Aussi, même si l’on met de côté la question de la prostitution étudiante, pour la sociologue Françoise Gil, «le danger de ce genre de
plateformes c'est qu'elles normalisent le fait de pouvoir être entretenue quand on est une jolie jeune femme et qu'on rêve d'avoir plus et de mener une vie de princesse. S’il est
relativement facile pour elles d'obtenir entre 3.000 euros et 4.000 euros par mois en argent et de cadeaux, cela le sera beaucoup moins quand elles arrêteront et trouveront un boulot qui ne
leur fournira que 2.000 euros à 3.000 euros de salaire. Elles resteront insatisfaites et continueront à vouloir des produits de luxe. Or ces sites et les “généreux bienfaiteurs” ne
recherchent que des très jeunes femmes».
Le champ lexical utilisé par le site SeekingArrangement est également évocateur. Selon Anne-Charlotte Husson, «il est important d'insister
sur le fait que ce système relève de la domination masculine. Les femmes forment l'immense majorité des "sugar babies" et les "sugar daddies" ne sont eux, comme leur nom l'indique, que des
hommes. Même si la connotation incestueuse et pédophile à la fois est claire, ces expressions servent à atténuer la réalité dont on parle et à ancrer ce système dans l'ambiguïté d'une zone
de non-droit».
Vide-juridique
Contacté par Slate.fr, Eric Barbry, avocat à la cour d’appel de Paris, rappelle que pour l’heure, «aucune législation n’encadre ce genre
de sites». «Si un site de rencontres propose de mettre en relation des gens afin qu’ils passent du bon temps ensemble sans faire explicitement mention de rencontres financières à
caractère sexuel, il n’y a rien dans le code pénal pour le sanctionner», explique-t-il, rappelant que cette nouvelle forme d’échanges financiers ne dispose pas encore de statut
juridique. Le problème se poserait donc seulement si SeekingArrangement affichait la prostitution sur son fronton, car au-delà du côté volontairement flou de ses conditions générales
d’utilisation, la plateforme n’est pas supposée savoir comment ses membres l’utilisent exactement.

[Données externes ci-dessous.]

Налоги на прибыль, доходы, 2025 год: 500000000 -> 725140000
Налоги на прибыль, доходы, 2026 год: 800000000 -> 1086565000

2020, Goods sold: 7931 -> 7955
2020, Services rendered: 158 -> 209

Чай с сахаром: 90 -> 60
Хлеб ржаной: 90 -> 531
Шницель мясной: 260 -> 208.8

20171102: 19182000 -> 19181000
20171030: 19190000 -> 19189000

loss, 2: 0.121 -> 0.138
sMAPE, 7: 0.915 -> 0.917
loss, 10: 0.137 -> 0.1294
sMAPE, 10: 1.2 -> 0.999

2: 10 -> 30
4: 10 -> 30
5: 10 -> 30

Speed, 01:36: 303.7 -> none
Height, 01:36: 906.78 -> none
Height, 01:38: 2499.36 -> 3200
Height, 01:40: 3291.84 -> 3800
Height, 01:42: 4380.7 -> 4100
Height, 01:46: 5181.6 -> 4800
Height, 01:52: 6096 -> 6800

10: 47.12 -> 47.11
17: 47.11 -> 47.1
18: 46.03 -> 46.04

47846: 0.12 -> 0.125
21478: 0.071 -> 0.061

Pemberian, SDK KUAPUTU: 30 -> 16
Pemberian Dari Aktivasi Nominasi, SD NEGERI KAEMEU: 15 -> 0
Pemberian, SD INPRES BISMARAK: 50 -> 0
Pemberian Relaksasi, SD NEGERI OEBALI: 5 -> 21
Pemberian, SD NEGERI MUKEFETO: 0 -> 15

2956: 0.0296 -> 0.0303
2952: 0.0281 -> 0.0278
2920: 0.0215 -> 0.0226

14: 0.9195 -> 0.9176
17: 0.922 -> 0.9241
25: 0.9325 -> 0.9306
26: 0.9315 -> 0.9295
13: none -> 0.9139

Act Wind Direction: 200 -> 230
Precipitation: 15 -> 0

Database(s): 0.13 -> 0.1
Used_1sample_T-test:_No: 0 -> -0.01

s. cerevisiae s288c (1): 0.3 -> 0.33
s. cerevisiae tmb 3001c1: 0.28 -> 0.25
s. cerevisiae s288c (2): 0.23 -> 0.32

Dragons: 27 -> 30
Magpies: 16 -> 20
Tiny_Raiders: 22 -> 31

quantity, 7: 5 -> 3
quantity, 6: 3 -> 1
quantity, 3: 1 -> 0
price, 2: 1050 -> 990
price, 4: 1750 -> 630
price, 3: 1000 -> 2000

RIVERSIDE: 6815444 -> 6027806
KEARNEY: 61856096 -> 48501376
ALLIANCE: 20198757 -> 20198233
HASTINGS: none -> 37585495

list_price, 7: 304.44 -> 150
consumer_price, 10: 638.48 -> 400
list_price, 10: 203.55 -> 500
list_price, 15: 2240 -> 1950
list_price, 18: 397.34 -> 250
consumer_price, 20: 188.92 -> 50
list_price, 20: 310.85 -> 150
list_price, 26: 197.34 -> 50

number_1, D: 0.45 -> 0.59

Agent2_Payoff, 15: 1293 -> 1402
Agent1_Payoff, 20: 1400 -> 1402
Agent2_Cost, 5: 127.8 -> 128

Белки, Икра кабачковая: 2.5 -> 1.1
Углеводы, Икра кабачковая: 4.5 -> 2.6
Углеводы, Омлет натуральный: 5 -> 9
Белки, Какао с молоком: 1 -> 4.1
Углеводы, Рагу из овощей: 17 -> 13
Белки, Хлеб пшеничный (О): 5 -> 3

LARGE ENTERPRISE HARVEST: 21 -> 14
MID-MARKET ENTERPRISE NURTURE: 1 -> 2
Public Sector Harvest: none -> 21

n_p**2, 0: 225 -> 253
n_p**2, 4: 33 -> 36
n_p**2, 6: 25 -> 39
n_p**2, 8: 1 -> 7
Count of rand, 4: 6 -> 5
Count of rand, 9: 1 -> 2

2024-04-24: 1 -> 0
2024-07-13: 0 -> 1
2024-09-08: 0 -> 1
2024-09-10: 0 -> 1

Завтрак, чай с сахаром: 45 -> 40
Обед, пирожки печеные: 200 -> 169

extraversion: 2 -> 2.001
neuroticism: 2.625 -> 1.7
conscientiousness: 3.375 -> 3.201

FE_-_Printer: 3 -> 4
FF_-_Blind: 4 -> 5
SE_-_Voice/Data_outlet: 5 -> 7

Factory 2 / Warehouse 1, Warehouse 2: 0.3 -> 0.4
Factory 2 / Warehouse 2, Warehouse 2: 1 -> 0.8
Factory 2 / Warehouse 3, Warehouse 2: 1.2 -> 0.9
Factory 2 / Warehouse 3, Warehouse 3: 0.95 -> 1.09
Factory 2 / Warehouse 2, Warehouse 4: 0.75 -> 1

«En me connectant à SeekingAarrangement, je n’ai pas l’impression de me prostituer, explique Marie, l’utilisatrice interrogée plus
haut. Après une relation sexuelle, mon “sugar daddy” ne me tend pas une liasse de billets. Par contre, c’est à moi, au cours de nos rendez-vous, de savoir le séduire
suffisamment pour qu’il ait envie de m’acheter un sac ou un parfum par la suite. Nous vivons donc une relation comme il en existe plein d’autres (et même plus saine encore, puisque
techniquement je ne “profite” pas de lui partant du principe qu’il sait où il met les pieds). Ce n’est pas une prestation de service, donc pas de la prostitution.»
Et l’avocat Eric Barbry de rappeler que l’on peut être complice par action ou par inaction, mais que pour le moment, rien n’accuse ouvertement
le site d’héberger une prostitution cachée. «Le site fonctionne a priori entre utilisateurs majeurs et consentants. Il y a une ambiguïté de façade», conclut-il.